Recorded data:
'''
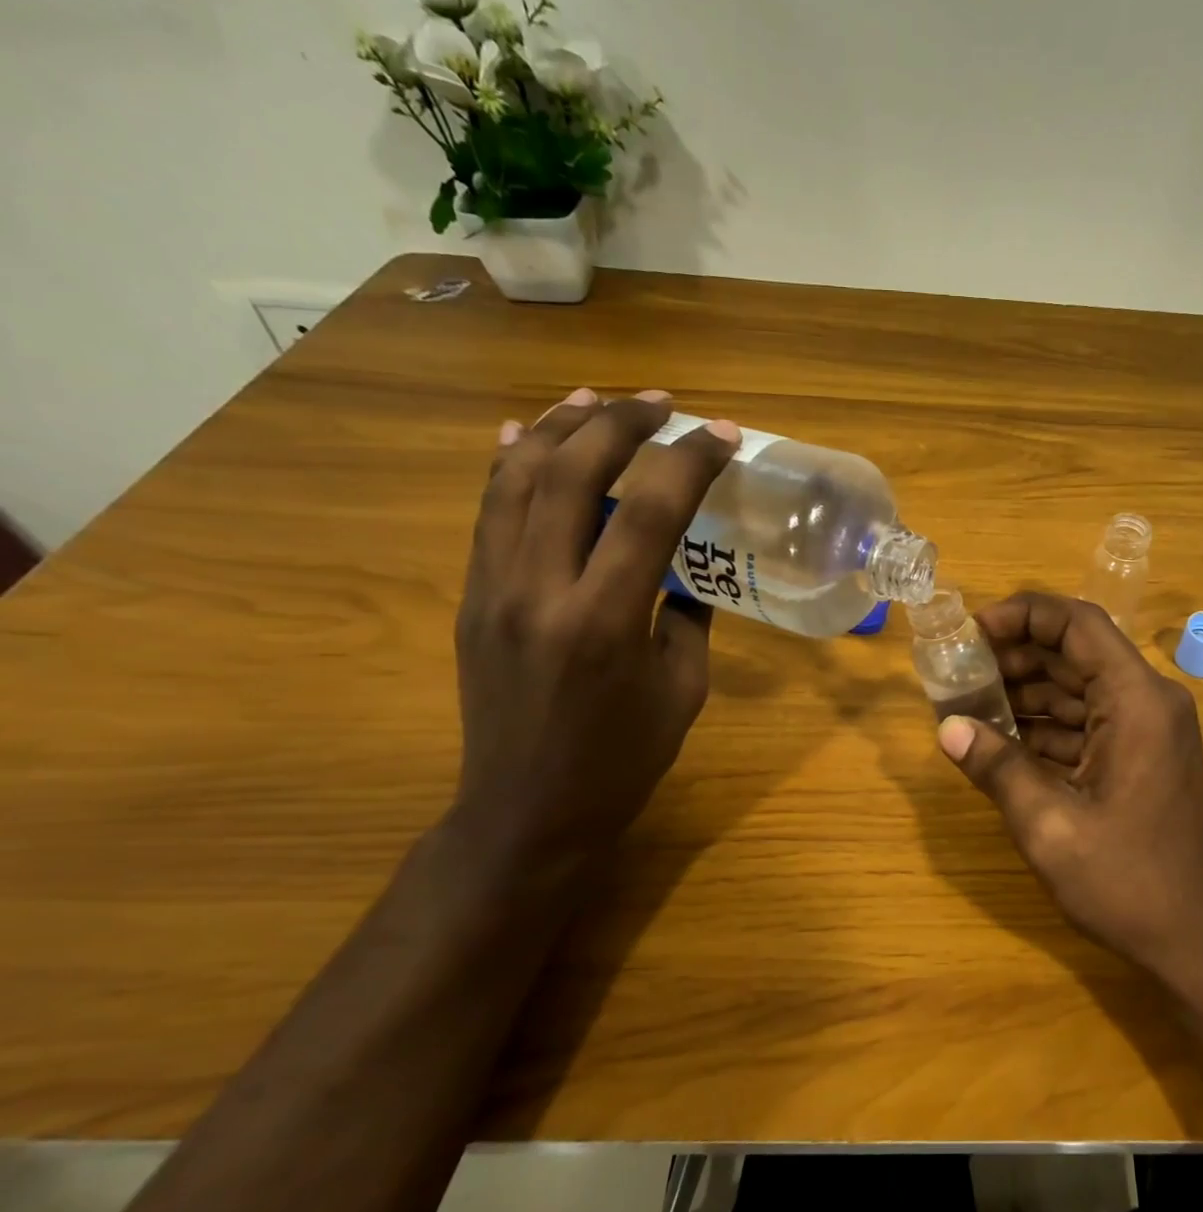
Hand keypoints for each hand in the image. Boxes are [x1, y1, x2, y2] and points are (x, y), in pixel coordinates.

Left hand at [449, 387, 739, 878]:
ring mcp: (494, 590)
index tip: (721, 434)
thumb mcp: (682, 689)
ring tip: (594, 398)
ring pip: (517, 481)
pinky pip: (488, 514)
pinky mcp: (472, 598)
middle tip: (660, 403)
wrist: (527, 812)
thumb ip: (685, 616)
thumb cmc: (622, 761)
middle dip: (620, 424)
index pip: (650, 512)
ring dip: (559, 428)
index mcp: (605, 621)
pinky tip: (525, 436)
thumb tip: (684, 567)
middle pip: (572, 475)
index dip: (689, 462)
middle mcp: (540, 591)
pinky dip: (510, 466)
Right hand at [936, 591, 1202, 1002]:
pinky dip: (1045, 727)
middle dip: (1016, 656)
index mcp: (1137, 701)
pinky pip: (1087, 724)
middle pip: (1076, 653)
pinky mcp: (1142, 759)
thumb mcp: (1049, 826)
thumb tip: (947, 729)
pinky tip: (1000, 740)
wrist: (1200, 945)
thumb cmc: (1129, 883)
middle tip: (959, 669)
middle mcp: (1148, 702)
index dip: (1023, 615)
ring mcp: (1148, 732)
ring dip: (1026, 692)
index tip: (972, 629)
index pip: (1078, 624)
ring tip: (968, 703)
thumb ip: (997, 768)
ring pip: (1079, 689)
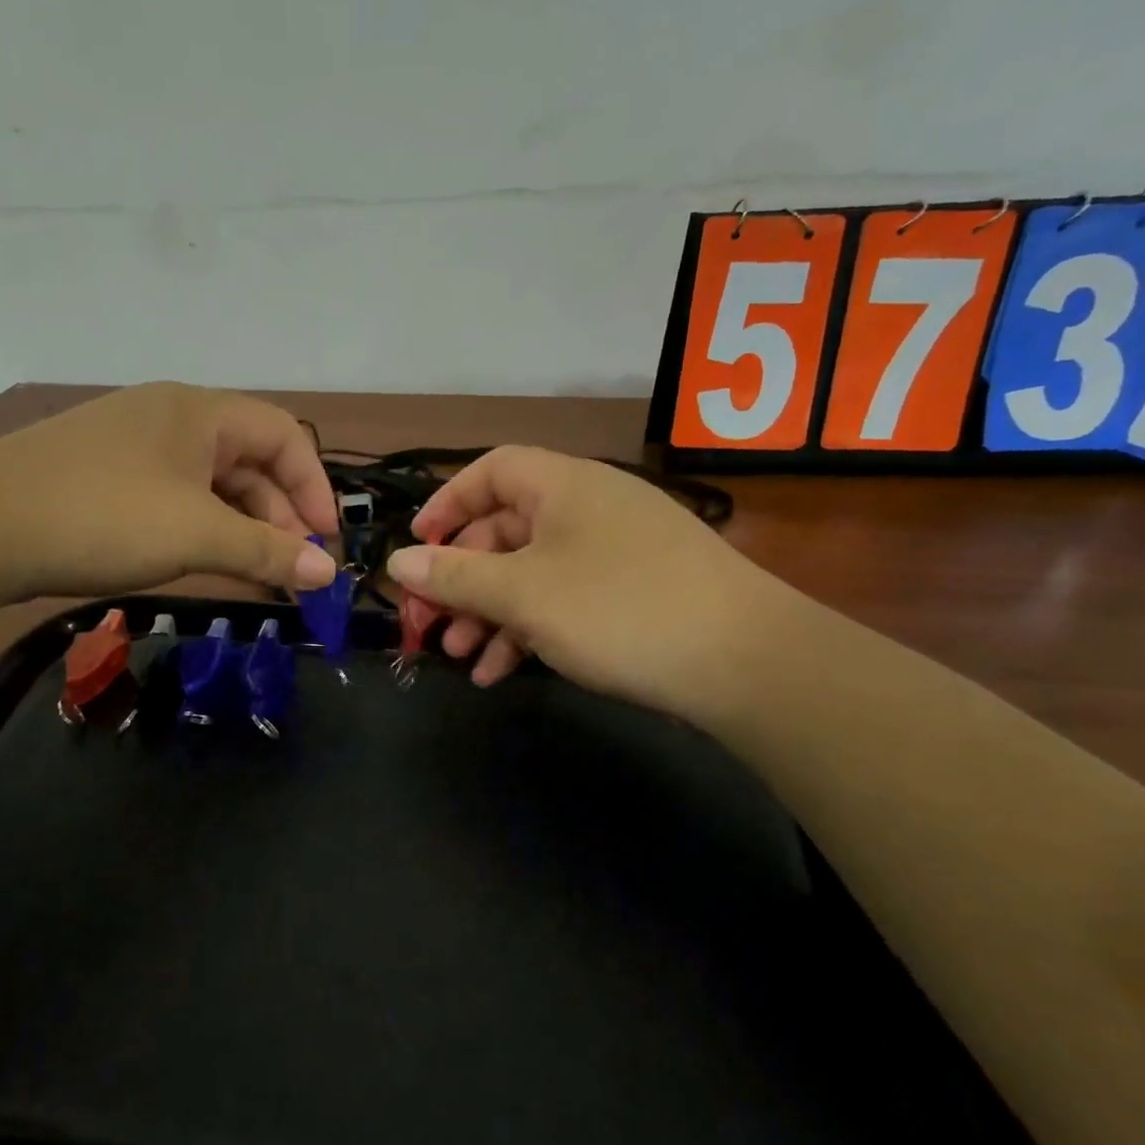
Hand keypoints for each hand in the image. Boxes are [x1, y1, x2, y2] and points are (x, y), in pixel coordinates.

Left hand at [0, 383, 339, 599]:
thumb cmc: (103, 517)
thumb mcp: (197, 536)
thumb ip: (267, 553)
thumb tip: (328, 575)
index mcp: (199, 411)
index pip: (285, 435)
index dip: (315, 487)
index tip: (325, 543)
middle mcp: (170, 418)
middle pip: (249, 461)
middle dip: (279, 516)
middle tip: (290, 571)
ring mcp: (133, 447)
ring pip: (211, 485)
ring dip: (241, 529)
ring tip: (255, 576)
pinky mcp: (104, 478)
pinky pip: (175, 500)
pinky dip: (202, 531)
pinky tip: (205, 565)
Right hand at [385, 446, 791, 720]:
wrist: (746, 663)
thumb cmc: (618, 609)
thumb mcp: (523, 594)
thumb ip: (455, 577)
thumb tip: (398, 563)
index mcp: (561, 486)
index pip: (489, 472)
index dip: (445, 505)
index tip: (417, 551)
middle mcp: (586, 508)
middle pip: (502, 530)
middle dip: (459, 579)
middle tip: (427, 625)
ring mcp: (613, 552)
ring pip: (529, 573)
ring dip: (487, 613)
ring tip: (458, 658)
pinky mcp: (631, 594)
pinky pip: (562, 601)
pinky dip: (527, 631)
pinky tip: (500, 672)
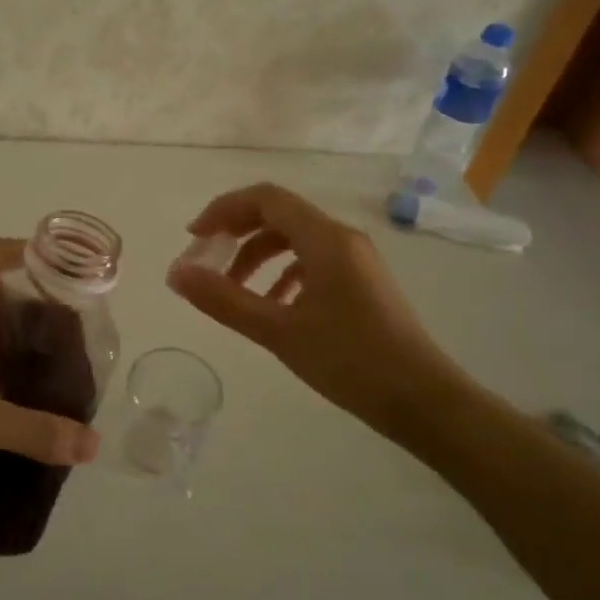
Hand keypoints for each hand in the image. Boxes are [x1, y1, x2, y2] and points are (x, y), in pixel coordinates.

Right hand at [166, 183, 468, 434]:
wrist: (423, 401)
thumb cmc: (350, 361)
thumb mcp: (278, 331)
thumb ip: (223, 300)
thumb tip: (176, 274)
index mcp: (325, 239)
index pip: (265, 199)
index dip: (224, 210)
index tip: (194, 238)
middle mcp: (342, 238)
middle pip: (279, 215)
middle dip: (237, 233)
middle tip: (206, 261)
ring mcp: (356, 260)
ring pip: (295, 240)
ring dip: (258, 257)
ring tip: (232, 290)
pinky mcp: (362, 282)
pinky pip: (313, 261)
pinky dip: (283, 273)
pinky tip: (272, 305)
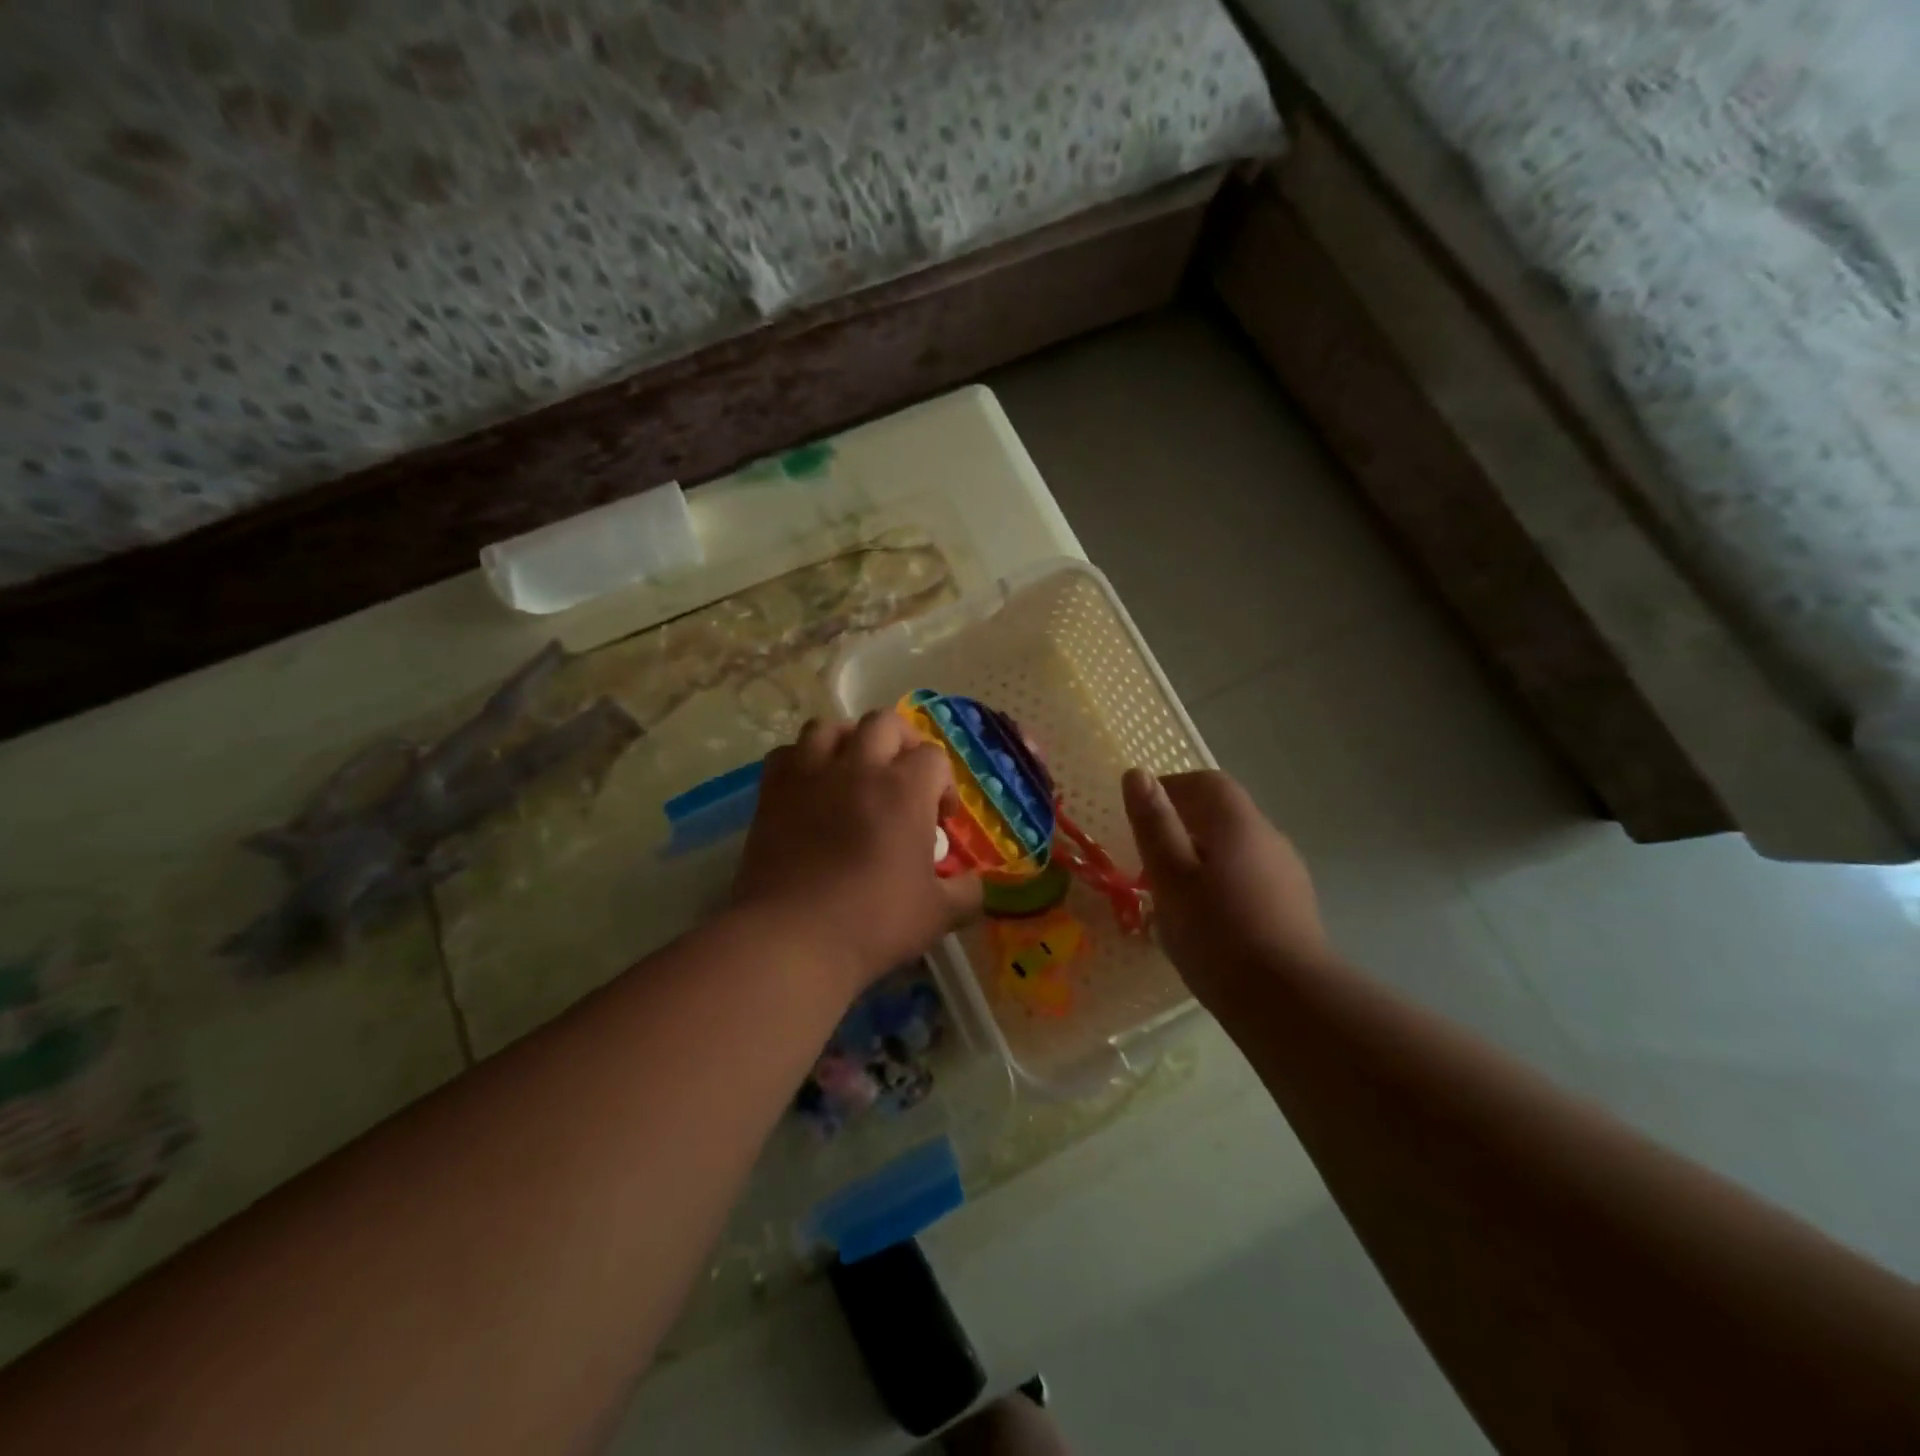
'''
**Problem to work on**
In the entries above, which lines run from the one with "middle dip: (1016, 656)" up to and including the one with "ring dip: (487, 613)"? Write them out exactly, without the pictures.

**Answer**
middle dip: (1016, 656)
index mcp: (1137, 701)
pinky pip: (1087, 724)
middle pip: (1076, 653)
pinky mcp: (1142, 759)
thumb mcp: (1049, 826)
thumb tip: (947, 729)
pinky tip: (1000, 740)
wrist: (1200, 945)
thumb cmc: (1129, 883)
middle tip: (959, 669)
middle mcp: (1148, 702)
index dip: (1023, 615)
ring mcp: (1148, 732)
ring dip: (1026, 692)
index tip: (972, 629)
index pip: (1078, 624)
ring tip: (968, 703)
thumb ip: (997, 768)
ring pip: (1079, 689)
Hand keypoints for each hand in the image. Boxes are [x1, y1, x2, y2] and points are (x, y), in pixel coordinates.

Left hand at [0, 383, 339, 599]:
thumb cmc: (103, 517)
thumb mcp: (197, 536)
thumb ip: (267, 553)
thumb tip: (328, 575)
index mcp: (199, 411)
index pip: (285, 435)
index dip: (315, 487)
index tip: (325, 543)
middle mcp: (170, 418)
middle pip: (249, 461)
middle dip: (279, 516)
middle tip: (290, 571)
ring mcp: (133, 447)
ring pip: (211, 485)
ring dip: (241, 529)
ring tip: (255, 576)
pinky mcp: (104, 478)
pinky pip: (175, 500)
pinky dip: (202, 531)
pinky tip: (205, 565)
Right hand at [385, 446, 791, 720]:
wrist: (746, 663)
thumb cmc: (618, 609)
thumb mcp: (523, 594)
thumb ip: (455, 577)
thumb tip: (398, 563)
index mcp: (561, 486)
index pip: (489, 472)
index dip: (445, 505)
index tip: (417, 551)
middle mcp: (586, 508)
middle pip: (502, 530)
middle dip: (459, 579)
middle tip: (427, 625)
ring mcp: (613, 552)
ring pip: (529, 573)
ring dip: (487, 613)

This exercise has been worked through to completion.